Beweisen läßt sich diese Einteilung anhand des Briefes den Luise von Wurm diktiert bekommt.
In ihm heißt es ,, Wir haben gestern den Präsidenten im Haus gehabt..." ( 3.Akt, 6.Szene , S.66, Z. 32 f. ) Diese Aussage bezieht sich auf den Vortag, obwohl der Präsident eigentlich am gleichen Tag bei Luise war ( 2.Akt Szene 6/7 ) . Ferdinand soll den Brief also erst am nächsten Tag bekommen, wobei es sich dann um den zweiten handeln würde. ,,Ferdinand von Walter, einen offenen Brief in der Hand" ( 4.Akt, 1.Szene, S. 68, Z. 4 ). Diese Bühnenanweisung ist demnach der Beweis dafür, daß wir uns bereits am zweiten Tag der Handlung befinden. Der Zeitpunkt liegt nach dem Ende der Parade, da der Hofmarschall dort den Brief fallen lassen wollte ,,... auf der Parade will ich ihn , als von Ohngefähr, mit dem Schnupftuch herausschleudern. " ( 3. Akt, 3. Szene , S. 57 , Z. 13 ff. ).
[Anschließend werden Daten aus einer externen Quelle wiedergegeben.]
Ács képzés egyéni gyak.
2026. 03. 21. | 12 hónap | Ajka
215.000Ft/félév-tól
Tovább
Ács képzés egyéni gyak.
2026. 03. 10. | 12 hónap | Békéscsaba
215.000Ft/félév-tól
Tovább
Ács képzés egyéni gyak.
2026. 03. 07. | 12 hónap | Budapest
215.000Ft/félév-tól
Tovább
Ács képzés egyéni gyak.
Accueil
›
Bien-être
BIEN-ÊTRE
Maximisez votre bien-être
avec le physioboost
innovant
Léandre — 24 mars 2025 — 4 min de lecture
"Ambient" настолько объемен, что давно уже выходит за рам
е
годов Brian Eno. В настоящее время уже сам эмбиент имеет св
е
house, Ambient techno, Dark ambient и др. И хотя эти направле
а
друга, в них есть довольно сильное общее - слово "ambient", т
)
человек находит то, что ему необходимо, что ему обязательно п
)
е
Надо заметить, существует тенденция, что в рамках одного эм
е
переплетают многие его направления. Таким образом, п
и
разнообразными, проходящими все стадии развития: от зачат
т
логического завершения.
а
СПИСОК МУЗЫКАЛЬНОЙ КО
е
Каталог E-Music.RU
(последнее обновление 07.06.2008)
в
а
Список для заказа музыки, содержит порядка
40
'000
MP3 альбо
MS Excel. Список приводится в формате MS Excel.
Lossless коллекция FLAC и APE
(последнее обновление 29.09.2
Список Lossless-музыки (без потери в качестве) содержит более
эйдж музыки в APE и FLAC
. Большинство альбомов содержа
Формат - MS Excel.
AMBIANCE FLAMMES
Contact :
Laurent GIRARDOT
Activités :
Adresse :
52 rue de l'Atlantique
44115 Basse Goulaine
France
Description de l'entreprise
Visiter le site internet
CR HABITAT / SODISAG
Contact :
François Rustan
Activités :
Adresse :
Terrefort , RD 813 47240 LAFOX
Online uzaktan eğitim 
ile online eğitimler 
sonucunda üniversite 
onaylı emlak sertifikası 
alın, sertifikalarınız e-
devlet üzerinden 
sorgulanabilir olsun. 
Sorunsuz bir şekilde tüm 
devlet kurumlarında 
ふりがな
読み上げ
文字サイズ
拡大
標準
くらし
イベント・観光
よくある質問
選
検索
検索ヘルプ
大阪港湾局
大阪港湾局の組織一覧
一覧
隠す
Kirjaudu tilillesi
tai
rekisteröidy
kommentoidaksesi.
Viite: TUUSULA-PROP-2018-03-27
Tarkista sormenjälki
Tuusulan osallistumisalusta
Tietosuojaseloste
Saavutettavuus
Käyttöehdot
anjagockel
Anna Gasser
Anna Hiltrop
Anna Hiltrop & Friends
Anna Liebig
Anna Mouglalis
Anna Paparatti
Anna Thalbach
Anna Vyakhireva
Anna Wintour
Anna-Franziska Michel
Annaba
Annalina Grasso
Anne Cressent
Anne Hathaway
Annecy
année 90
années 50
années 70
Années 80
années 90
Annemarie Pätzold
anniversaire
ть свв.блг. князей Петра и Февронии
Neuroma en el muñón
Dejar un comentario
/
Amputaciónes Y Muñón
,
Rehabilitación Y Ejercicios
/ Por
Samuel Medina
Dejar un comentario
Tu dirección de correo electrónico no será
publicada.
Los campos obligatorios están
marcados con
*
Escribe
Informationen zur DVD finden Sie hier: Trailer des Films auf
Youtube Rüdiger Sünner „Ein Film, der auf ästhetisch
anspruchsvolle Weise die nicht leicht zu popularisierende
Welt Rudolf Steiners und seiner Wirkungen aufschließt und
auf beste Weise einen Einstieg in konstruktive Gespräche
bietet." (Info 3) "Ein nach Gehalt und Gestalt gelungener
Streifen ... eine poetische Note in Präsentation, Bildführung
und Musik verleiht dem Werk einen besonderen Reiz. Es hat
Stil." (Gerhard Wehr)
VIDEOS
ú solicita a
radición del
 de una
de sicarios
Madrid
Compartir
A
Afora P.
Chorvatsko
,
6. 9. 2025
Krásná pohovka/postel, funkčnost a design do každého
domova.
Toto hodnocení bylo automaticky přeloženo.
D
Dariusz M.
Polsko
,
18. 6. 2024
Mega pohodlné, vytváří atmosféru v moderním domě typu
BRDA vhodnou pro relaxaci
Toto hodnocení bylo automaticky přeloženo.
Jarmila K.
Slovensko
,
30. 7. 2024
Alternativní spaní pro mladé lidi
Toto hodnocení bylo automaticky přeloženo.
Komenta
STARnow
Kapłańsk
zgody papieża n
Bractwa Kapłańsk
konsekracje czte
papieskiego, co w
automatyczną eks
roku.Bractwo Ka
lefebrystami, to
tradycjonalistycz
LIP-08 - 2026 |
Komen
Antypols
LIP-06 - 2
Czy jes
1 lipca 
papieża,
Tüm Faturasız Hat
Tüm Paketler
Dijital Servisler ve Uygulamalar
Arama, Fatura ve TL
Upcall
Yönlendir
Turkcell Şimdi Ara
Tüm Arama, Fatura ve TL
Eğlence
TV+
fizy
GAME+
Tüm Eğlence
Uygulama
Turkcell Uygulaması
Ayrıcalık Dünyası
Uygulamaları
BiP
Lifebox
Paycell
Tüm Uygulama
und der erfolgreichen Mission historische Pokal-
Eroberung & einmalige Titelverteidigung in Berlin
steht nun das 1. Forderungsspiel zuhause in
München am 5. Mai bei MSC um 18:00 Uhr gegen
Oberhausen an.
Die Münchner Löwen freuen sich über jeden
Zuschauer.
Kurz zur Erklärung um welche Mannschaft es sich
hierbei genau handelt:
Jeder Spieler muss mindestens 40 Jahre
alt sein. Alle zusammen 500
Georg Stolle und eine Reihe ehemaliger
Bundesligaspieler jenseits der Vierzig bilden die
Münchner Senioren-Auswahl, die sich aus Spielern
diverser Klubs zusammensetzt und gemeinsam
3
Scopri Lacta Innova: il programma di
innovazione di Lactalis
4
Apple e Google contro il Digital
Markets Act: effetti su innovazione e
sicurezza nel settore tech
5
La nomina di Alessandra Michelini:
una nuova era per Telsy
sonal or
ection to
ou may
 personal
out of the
Der 5. Akt dann spielt am späten Abend ,, ... und es ist finstre Nacht... " ( 5.Akt 7. Szene , S. 101, Z. 8 ) Zum Beweis der Unterteilung des ersten Tages läßt sich sagen, daß das Gespräch zwischen dem Präsidenten und Ferdinand von Walter am Vormittag stattfinden muß, weil der Präsident sagt ,, Noch diesen Mittag wirst Du Dich mit der Gräfin von Ostheim verloben." ( 1. Akt, 7.Szene, S. 24 ,Z.11 f. ). Daraus läßt sich folgern, daß Ferdinands Besuch bei der Gräfin um die Mittagszeit herum spielt . ,, Ich komme auf Befehl meines Vaters " ( 2. Akt , 3.Szene , S. 32, Z. 13 ). Die Verschwörung, die der Präsident, Wurm und der Hofmarschall besprechen findet statt nachdem der Präsident bereits bei Millern war ( 2. Akt , 6/7 Szene ), also zu einem späteren Zeitpunkt des 1 Tages. Hierbei spricht alles für den Nachmittag des Tages, da der Präsident dem Hofmarschall gebietet ,, Sie müssen vor abend noch herkommen "( 3.Akt ,
3.Szene, S.57, Z.22 f. ) . Es kann also folgerichtig noch nicht abends sein. Wurm allerdings begrüßt Luise in der sechsten Szene des Aktes dann schließlich ,,Guten Abend , Jungfer " (
3.Akt , 6. Szene, S. 61, Z.20 ).
Ableiten läßt sich aus dieser Segmentierung, daß es sich bei der erzählten Zeit lediglich um zwei Tage handelt. Das gesamte Geschehen läuft also relativ schnell ab.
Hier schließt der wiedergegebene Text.